◆ Data to examine

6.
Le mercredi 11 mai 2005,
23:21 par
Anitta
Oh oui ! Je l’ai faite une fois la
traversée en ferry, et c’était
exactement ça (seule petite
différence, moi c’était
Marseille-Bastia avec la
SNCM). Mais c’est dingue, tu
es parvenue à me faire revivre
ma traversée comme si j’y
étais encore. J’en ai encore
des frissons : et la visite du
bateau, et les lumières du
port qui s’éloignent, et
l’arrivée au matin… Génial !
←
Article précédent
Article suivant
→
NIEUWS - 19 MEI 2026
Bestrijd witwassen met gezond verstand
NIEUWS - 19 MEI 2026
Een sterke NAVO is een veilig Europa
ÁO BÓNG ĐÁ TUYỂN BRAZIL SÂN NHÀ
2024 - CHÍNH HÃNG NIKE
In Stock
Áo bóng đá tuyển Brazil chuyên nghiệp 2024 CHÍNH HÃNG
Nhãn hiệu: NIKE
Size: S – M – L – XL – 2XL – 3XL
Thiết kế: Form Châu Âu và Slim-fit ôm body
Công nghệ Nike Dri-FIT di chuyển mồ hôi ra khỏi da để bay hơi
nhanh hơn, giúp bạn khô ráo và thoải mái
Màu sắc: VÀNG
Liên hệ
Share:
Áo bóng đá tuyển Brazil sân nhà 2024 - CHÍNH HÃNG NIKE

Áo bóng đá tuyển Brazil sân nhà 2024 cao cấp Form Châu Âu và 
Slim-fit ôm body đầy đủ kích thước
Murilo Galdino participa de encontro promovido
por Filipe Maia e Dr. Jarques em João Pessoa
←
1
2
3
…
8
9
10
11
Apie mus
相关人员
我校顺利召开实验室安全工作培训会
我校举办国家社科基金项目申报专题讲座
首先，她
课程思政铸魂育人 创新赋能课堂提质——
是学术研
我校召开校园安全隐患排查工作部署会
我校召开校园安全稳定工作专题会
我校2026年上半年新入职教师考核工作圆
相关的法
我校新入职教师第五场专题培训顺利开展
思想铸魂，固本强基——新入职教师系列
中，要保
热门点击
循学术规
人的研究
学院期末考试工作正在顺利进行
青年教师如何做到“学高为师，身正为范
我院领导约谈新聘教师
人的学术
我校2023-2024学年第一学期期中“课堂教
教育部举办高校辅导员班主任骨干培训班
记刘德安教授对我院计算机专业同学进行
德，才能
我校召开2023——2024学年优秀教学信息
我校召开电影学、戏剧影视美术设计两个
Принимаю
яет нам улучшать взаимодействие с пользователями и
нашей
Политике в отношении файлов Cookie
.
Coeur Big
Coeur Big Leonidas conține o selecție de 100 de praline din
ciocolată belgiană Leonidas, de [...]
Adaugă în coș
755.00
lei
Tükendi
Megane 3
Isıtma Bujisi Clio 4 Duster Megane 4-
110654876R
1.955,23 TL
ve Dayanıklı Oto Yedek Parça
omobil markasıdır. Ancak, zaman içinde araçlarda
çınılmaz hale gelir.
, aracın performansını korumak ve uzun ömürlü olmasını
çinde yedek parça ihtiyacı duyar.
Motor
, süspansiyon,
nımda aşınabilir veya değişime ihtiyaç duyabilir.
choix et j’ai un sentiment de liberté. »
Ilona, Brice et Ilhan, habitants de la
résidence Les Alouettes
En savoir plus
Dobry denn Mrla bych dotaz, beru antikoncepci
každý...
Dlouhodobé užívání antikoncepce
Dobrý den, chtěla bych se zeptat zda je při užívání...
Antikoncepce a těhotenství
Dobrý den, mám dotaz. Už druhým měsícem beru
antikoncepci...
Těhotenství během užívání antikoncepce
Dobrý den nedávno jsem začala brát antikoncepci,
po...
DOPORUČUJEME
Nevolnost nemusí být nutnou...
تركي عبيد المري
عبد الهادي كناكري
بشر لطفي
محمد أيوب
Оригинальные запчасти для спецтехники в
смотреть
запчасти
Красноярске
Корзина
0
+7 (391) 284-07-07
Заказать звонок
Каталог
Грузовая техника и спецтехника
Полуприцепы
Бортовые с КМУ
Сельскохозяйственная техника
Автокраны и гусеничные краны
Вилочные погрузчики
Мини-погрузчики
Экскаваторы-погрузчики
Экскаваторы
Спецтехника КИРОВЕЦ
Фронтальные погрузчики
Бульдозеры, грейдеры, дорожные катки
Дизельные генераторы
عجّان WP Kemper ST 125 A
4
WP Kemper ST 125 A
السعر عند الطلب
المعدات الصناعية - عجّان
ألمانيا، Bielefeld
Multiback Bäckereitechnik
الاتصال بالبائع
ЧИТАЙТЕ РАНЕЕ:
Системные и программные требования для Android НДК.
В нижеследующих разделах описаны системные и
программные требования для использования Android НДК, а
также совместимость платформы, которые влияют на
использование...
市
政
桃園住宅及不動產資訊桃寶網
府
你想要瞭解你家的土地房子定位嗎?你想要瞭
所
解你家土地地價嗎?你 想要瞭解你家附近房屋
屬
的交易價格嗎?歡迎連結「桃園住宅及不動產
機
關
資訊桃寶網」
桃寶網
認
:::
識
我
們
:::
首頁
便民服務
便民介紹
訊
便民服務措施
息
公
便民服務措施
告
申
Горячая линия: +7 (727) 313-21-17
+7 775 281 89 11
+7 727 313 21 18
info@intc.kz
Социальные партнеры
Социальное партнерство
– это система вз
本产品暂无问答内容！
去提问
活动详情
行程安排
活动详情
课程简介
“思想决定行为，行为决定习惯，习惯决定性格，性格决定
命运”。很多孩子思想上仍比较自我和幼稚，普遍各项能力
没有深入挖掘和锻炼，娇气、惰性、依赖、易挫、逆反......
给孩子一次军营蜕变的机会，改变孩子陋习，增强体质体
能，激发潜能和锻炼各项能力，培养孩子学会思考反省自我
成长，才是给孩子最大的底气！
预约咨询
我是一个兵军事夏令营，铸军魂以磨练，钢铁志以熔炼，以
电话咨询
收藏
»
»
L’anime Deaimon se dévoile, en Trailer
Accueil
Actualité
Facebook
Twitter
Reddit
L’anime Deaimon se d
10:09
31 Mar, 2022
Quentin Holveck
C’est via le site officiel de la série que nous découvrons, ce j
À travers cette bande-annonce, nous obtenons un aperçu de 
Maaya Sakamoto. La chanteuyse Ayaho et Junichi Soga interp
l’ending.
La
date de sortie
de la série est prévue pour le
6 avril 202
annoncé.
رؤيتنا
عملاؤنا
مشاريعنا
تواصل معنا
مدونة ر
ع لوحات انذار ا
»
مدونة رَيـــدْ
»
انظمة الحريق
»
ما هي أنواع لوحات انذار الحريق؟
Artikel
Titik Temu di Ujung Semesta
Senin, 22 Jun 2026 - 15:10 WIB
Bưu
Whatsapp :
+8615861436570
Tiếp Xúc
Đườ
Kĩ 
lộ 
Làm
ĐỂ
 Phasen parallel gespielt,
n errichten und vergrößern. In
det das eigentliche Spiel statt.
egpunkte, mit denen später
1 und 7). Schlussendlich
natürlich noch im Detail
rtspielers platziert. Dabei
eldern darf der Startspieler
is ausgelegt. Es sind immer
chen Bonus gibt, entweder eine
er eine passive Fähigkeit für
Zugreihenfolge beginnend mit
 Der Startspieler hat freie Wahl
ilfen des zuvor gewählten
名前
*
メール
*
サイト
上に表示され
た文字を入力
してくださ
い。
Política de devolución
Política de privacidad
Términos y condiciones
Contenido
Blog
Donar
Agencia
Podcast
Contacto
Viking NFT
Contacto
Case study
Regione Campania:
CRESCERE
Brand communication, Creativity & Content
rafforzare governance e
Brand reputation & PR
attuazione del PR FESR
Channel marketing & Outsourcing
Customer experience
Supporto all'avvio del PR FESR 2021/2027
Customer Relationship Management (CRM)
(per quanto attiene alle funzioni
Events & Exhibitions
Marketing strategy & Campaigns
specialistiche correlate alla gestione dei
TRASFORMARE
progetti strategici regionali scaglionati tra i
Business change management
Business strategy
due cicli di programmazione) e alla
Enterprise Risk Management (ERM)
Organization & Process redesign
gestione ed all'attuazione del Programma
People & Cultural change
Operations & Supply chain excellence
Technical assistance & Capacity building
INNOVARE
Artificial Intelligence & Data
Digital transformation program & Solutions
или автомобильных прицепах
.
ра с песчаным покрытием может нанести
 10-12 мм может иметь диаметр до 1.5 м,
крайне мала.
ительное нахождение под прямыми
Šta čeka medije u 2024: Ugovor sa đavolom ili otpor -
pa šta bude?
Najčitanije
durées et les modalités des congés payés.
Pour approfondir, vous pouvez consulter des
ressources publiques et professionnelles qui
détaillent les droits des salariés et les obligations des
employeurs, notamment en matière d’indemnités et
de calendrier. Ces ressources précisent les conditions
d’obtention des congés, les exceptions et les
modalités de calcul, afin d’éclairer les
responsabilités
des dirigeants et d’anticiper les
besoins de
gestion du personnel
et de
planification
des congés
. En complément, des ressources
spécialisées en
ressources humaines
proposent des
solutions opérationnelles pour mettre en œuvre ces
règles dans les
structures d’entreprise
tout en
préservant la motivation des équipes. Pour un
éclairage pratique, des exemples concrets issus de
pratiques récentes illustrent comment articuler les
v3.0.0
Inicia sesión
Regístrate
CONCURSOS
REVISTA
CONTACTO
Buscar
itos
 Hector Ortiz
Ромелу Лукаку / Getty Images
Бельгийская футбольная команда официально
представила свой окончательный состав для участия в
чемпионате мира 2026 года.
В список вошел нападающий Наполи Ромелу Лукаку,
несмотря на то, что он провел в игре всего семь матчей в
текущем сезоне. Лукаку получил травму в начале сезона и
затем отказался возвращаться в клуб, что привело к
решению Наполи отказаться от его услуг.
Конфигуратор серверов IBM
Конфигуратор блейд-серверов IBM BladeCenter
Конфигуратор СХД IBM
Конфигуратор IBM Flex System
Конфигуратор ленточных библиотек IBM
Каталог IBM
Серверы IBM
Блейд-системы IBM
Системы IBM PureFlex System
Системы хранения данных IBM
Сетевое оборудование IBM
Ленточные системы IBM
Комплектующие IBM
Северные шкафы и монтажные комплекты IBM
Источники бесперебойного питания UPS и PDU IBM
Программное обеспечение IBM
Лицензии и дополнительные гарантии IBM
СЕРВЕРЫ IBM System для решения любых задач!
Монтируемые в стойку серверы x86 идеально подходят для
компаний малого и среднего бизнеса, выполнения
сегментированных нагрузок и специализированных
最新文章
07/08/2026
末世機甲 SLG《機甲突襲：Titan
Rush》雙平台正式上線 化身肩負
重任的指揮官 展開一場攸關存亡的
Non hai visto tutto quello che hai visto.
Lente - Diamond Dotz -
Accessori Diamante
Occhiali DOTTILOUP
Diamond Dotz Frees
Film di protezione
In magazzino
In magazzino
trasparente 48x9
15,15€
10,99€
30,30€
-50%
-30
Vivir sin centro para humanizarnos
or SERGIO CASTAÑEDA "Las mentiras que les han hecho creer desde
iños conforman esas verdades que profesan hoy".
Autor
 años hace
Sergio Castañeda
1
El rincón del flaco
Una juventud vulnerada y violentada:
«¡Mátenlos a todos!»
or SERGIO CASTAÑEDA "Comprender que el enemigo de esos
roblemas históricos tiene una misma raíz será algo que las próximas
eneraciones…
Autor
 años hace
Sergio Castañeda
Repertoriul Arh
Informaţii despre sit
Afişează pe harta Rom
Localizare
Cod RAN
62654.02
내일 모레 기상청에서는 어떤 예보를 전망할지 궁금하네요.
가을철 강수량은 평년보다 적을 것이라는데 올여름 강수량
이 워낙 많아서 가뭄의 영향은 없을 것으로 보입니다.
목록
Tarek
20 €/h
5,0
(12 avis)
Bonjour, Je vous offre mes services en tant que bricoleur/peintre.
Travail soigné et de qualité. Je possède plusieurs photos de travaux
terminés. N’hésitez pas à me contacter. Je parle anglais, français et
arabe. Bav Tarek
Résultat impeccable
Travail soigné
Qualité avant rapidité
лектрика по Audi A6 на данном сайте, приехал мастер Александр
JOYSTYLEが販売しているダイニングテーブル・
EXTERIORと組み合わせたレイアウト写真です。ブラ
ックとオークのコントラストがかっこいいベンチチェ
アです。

◆ How to complete this task
Count the lines in the data that contain the string "الحريق" and give only that number.

◆ Result below
2